Iraqi lawmakers have set up a committee to review and amend the constitution -- a move sought by minority Sunni Arabs.
Members of parliament voted on Monday to create the 27-member committee made up of Shi'ite and Sunni Arabs and Kurds. Officials expect to appoint the members on Tuesday.
The constitution review committee is part of a two-step compromise reached Sunday that is aimed at ending political deadlock.
On Tuesday, Iraqi lawmakers are expected to start work on the second part of the deal -- a Shi'ite proposal to establish federal regions largely along ethnic and sectarian lines.
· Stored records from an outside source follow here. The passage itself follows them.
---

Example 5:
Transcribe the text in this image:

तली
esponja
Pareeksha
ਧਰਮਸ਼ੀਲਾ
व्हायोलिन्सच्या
Parliament is scheduled to begin debating the measure Tuesday, but even if it passes, legislators have already agreed the law would not go into effect for 18 months.
Meanwhile, the US military announced it has extended the combat tours of at least three-thousand-500 American soldiers in Iraq.
Officials said the troops affected are serving in the area around Ramadi and will remain deployed for several weeks beyond their scheduled departure.
The United States has more than 140-thousand troops in Iraq.
In an interview with a US newspaper "The Washington Post" published on Monday Iraqi President Jalal Talabani said he would like the United States to keep at least two air bases and 10-thousand troops in Iraq in the long term.
The Iraqi Kurd said he wants US forces to remain to prevent what he described as "foreign interference" in the country.
He also said that in some parts of Iraq, Sunni Muslims want the Americans to stay, because they fear the influence of Iran, a majority Shi'ite country.